Functional imaging scans commenced at the same time of day for all participants (9:30 AM). Urine for toxicology was obtained earlier that morning. Admission to the General Clinical Research Unit the previous afternoon ensured dietary control. The first oxygen 15 (15O) scan was during an eyes-open, ears-unoccluded, resting condition (rest: room air). The only auditory stimulation was the background machine noise. Resting instructions were given 3 minutes before injection. This measurement was followed by a second resting assessment also under room air conditions, but with a mouth snorkel in place (rest: snorkel). This condition functioned as a control both for the first rest: room air assessment (same air) and for the hypercapnic challenge (same breathing apparatus). The third assessment involved hypercapnic challenge. Participants breathed 5% carbon dioxide (CO2) mixed in the air from a tank through the snorkel. The CO2 mixture was administered for 3 minutes prior to the 15O injection and continued throughout the scan. For each 15O scan, arterial blood sampling for PaCO2 was obtained prior to and following the assessment. Peak values were used to characterize the blood gas level during the measurement. Inhalation of CO2 was chosen over administration of acetazolamide, given the more rapid onset and reversibility of hypercapnic effects with CO2, the utility of PaCO2 monitoring, and uncertainty about the mechanisms of acetazolamide.28 The FDG scan was performed after the 3 rCBF measurements.

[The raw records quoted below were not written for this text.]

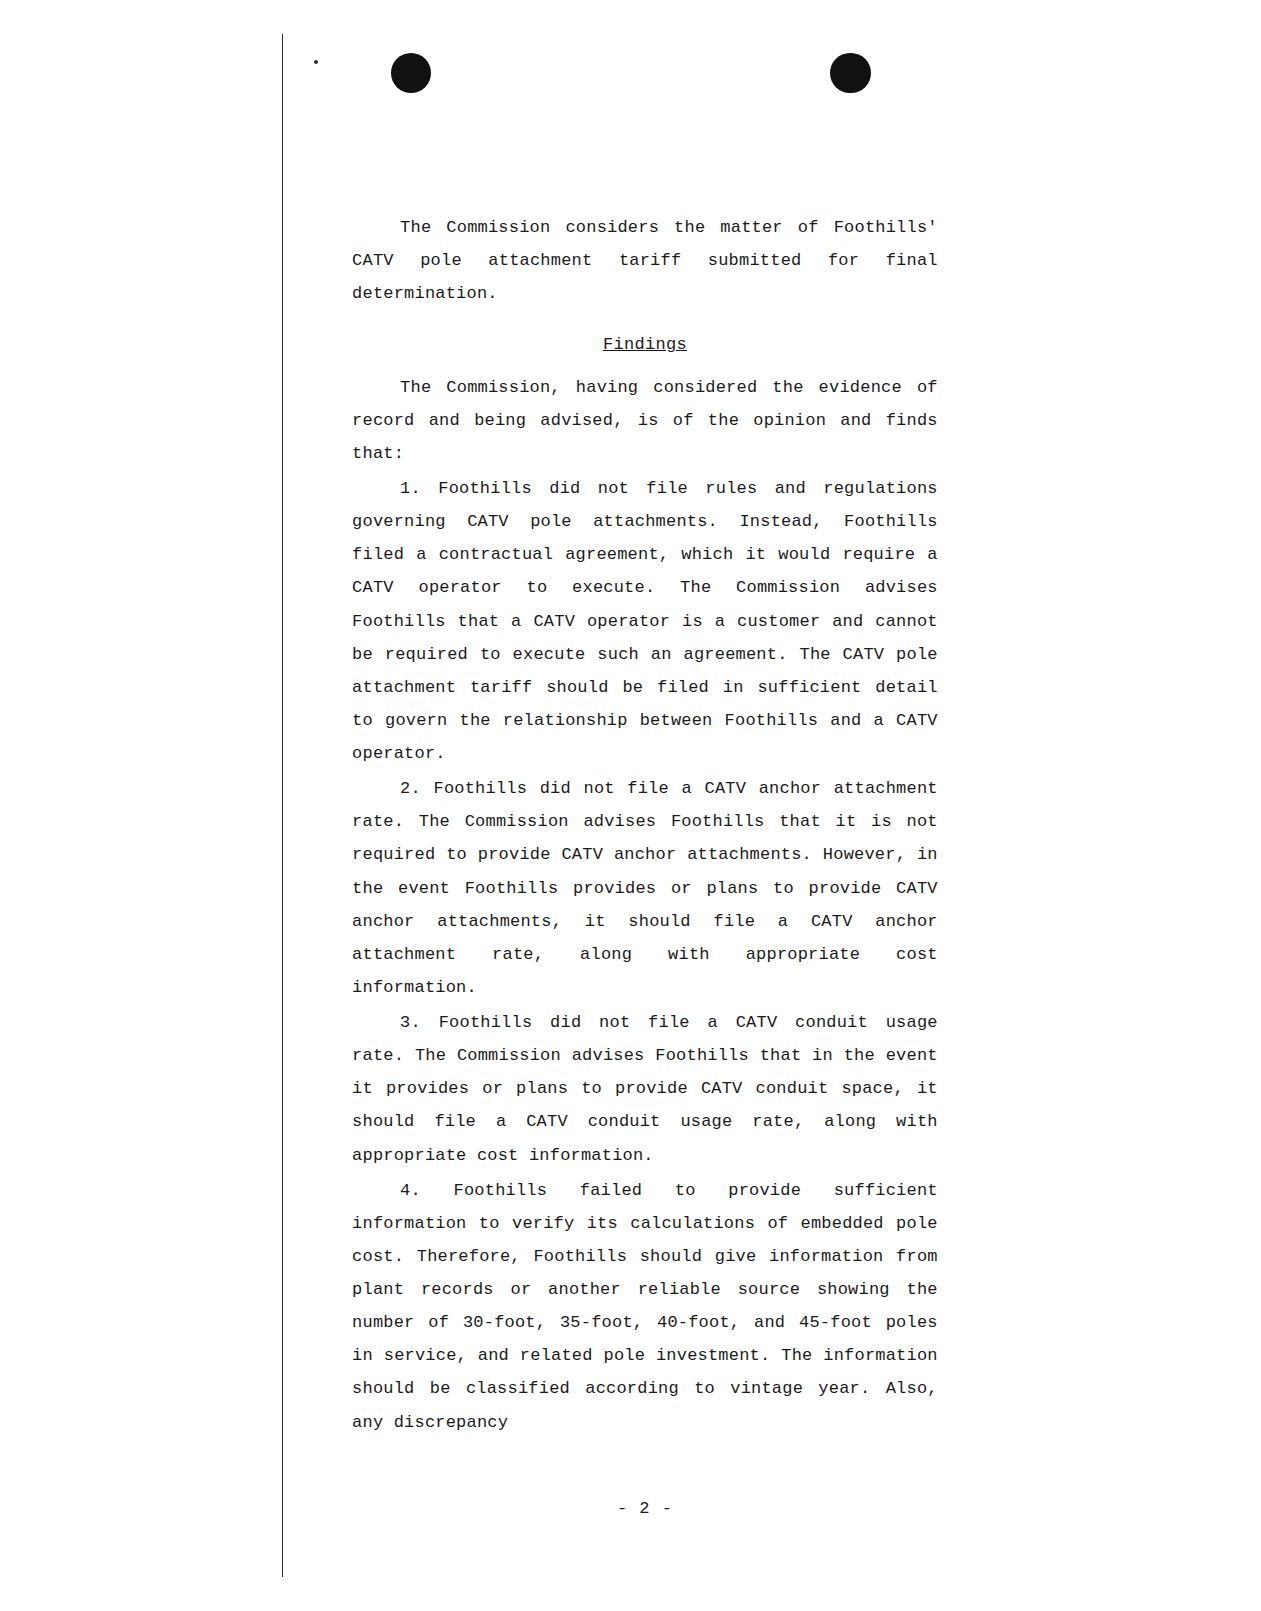The Commission considers the matter of Foothills' CATV pole attachment tariff submitted for final determination.
Findings
The Commission, having considered the evidence of record and being advised, is of the opinion and finds that:
1. Foothills did not file rules and regulations governing CATV pole attachments. Instead, Foothills filed a contractual agreement, which it would require a CATV operator to execute. The Commission advises Foothills that a CATV operator is a customer and cannot be required to execute such an agreement. The CATV pole attachment tariff should be filed in sufficient detail to govern the relationship between Foothills and a CATV operator.
2. Foothills did not file a CATV anchor attachment rate. The Commission advises Foothills that it is not required to provide CATV anchor attachments. However, in the event Foothills provides or plans to provide CATV anchor attachments, it should file a CATV anchor attachment rate, along with appropriate cost information.
3. Foothills did not file a CATV conduit usage rate. The Commission advises Foothills that in the event it provides or plans to provide CATV conduit space, it should file a CATV conduit usage rate, along with appropriate cost information.
4. Foothills failed to provide sufficient information to verify its calculations of embedded pole cost. Therefore, Foothills should give information from plant records or another reliable source showing the number of 30-foot, 35-foot, 40-foot, and 45-foot poles in service, and related pole investment. The information should be classified according to vintage year. Also, any discrepancy
- 2 -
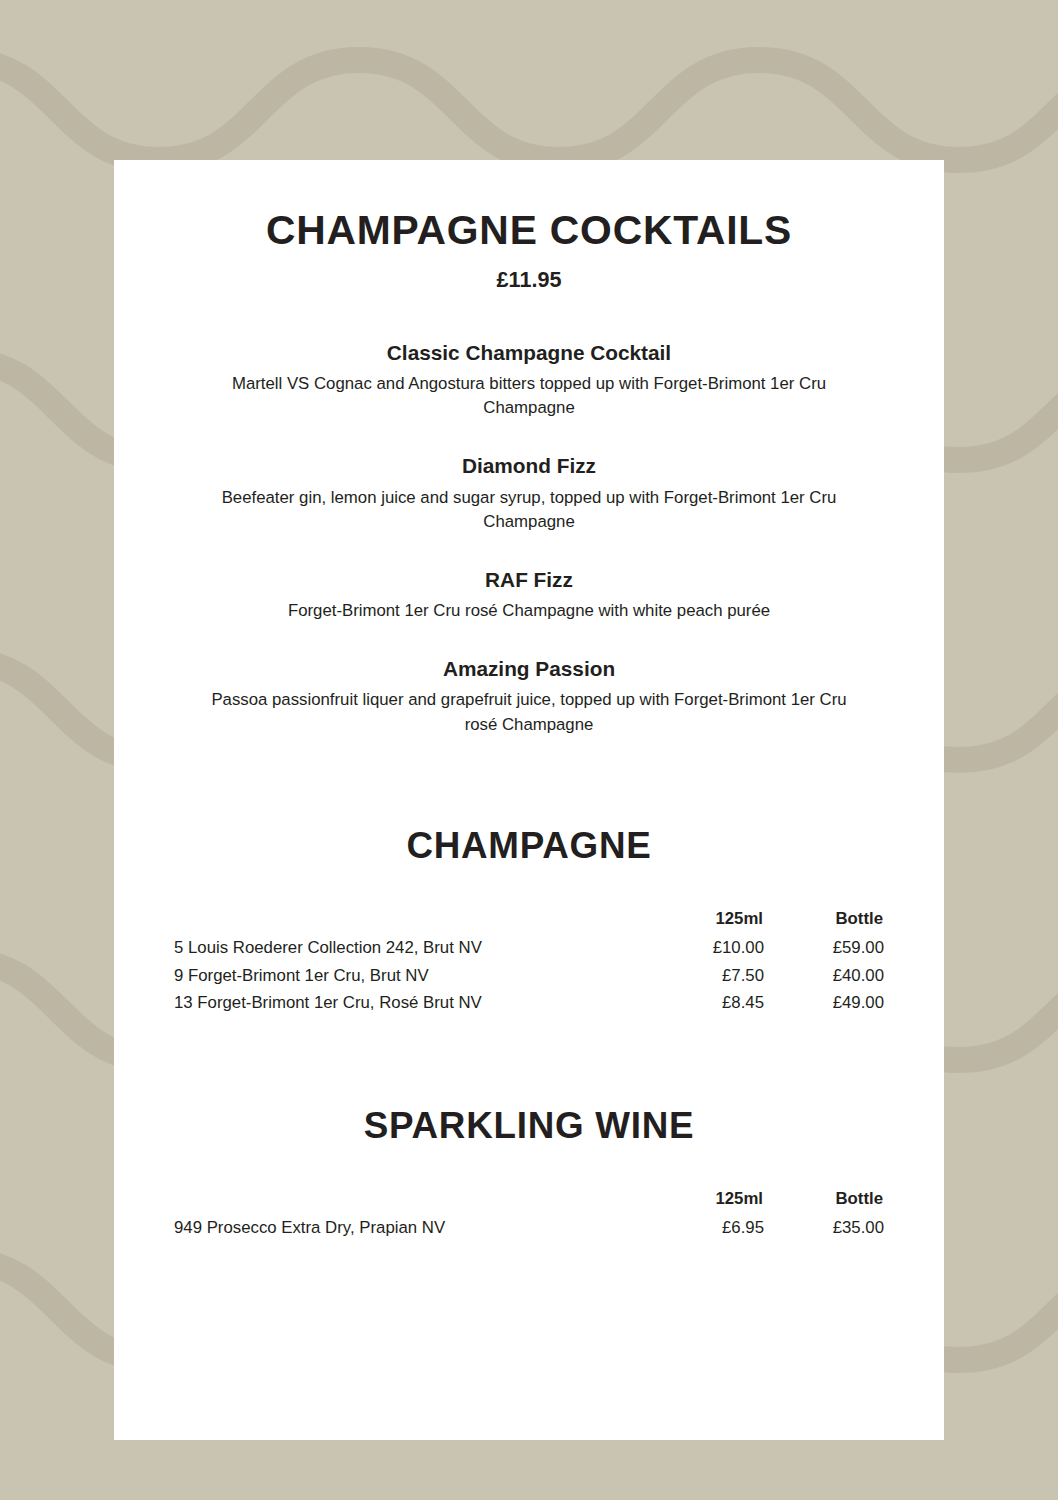CHAMPAGNE COCKTAILS
£11.95
Classic Champagne Cocktail
Martell VS Cognac and Angostura bitters topped up with Forget-Brimont 1er Cru Champagne
Diamond Fizz
Beefeater gin, lemon juice and sugar syrup, topped up with Forget-Brimont 1er Cru Champagne
RAF Fizz
Forget-Brimont 1er Cru rosé Champagne with white peach purée
Amazing Passion
Passoa passionfruit liquer and grapefruit juice, topped up with Forget-Brimont 1er Cru rosé Champagne
CHAMPAGNE
| | 125ml | Bottle |
| --- | --- | --- |
| 5 Louis Roederer Collection 242, Brut NV | £10.00 | £59.00 |
| 9 Forget-Brimont 1er Cru, Brut NV | £7.50 | £40.00 |
| 13 Forget-Brimont 1er Cru, Rosé Brut NV | £8.45 | £49.00 |
SPARKLING WINE
| | 125ml | Bottle |
| --- | --- | --- |
| 949 Prosecco Extra Dry, Prapian NV | £6.95 | £35.00 |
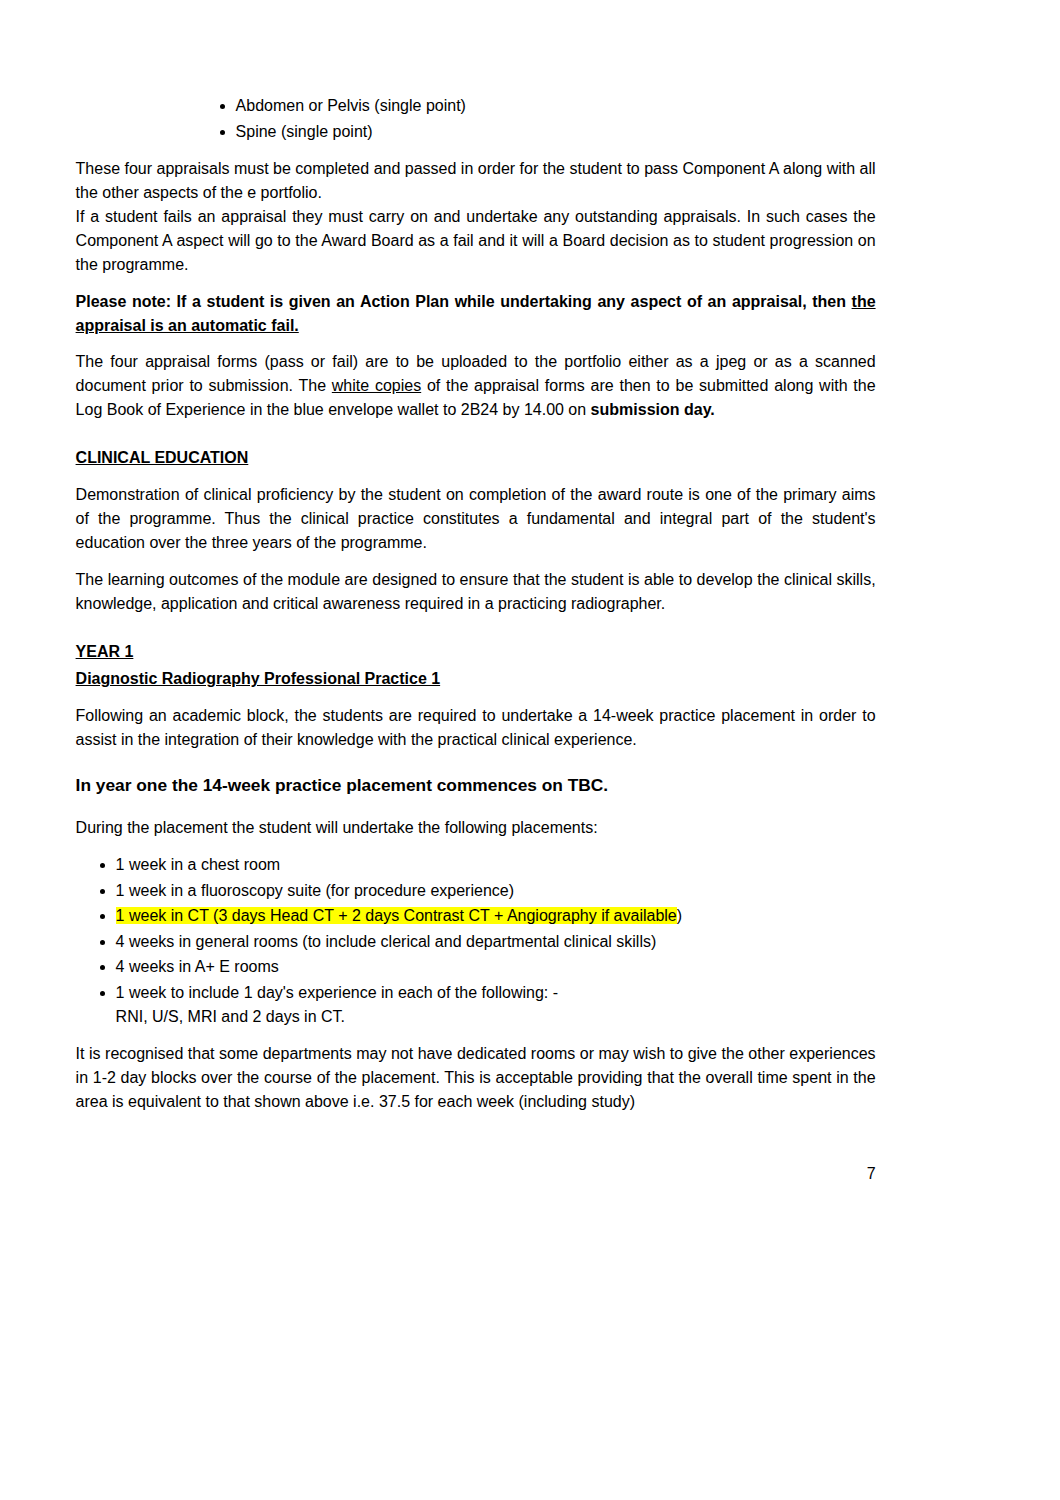Abdomen or Pelvis (single point)
Spine (single point)
These four appraisals must be completed and passed in order for the student to pass Component A along with all the other aspects of the e portfolio.
If a student fails an appraisal they must carry on and undertake any outstanding appraisals. In such cases the Component A aspect will go to the Award Board as a fail and it will a Board decision as to student progression on the programme.
Please note: If a student is given an Action Plan while undertaking any aspect of an appraisal, then the appraisal is an automatic fail.
The four appraisal forms (pass or fail) are to be uploaded to the portfolio either as a jpeg or as a scanned document prior to submission. The white copies of the appraisal forms are then to be submitted along with the Log Book of Experience in the blue envelope wallet to 2B24 by 14.00 on submission day.
CLINICAL EDUCATION
Demonstration of clinical proficiency by the student on completion of the award route is one of the primary aims of the programme. Thus the clinical practice constitutes a fundamental and integral part of the student's education over the three years of the programme.
The learning outcomes of the module are designed to ensure that the student is able to develop the clinical skills, knowledge, application and critical awareness required in a practicing radiographer.
YEAR 1
Diagnostic Radiography Professional Practice 1
Following an academic block, the students are required to undertake a 14-week practice placement in order to assist in the integration of their knowledge with the practical clinical experience.
In year one the 14-week practice placement commences on TBC.
During the placement the student will undertake the following placements:
1 week in a chest room
1 week in a fluoroscopy suite (for procedure experience)
1 week in CT (3 days Head CT + 2 days Contrast CT + Angiography if available)
4 weeks in general rooms (to include clerical and departmental clinical skills)
4 weeks in A+ E rooms
1 week to include 1 day's experience in each of the following: -
RNI, U/S, MRI and 2 days in CT.
It is recognised that some departments may not have dedicated rooms or may wish to give the other experiences in 1-2 day blocks over the course of the placement. This is acceptable providing that the overall time spent in the area is equivalent to that shown above i.e. 37.5 for each week (including study)
7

FDG Positron Emission Tomography
The CMR for glucose was assessed during an eyes-open resting condition, with instructions for rest given 3 minutes prior to injection of 5 mCi of FDG. Forty minutes were allowed for uptake and equilibration, followed by a 60-minute PET scan composed of twelve 5-minute frames (3-dimensional acquisition). Arterial samples were repeatedly drawn by pump to derive a time-activity curve and to verify that blood glucose was stable. The scanning procedure resulted in greater than 60 million total counts. Each frame was reconstructed with standard filtered back-projection routines to a resolution of approximately 7 mm full width half maximum. Measured attenuation factors were used for all reconstructions. The frames were mathematically aligned and summed. For FDG, quantification was performed using the Sokoloff autoradiographic method as modified by Phelps.29
Magnetic Resonance Imaging
Magnetic resonance images were acquired using a dedicated 1.5-T GE Signa Advantage system (Chalfont St Giles, England). The PET and MRI data were coregistered to the T1-weighted spoiled gradient recalled images.30 Results of the MRI analyses will be reported in a separate article.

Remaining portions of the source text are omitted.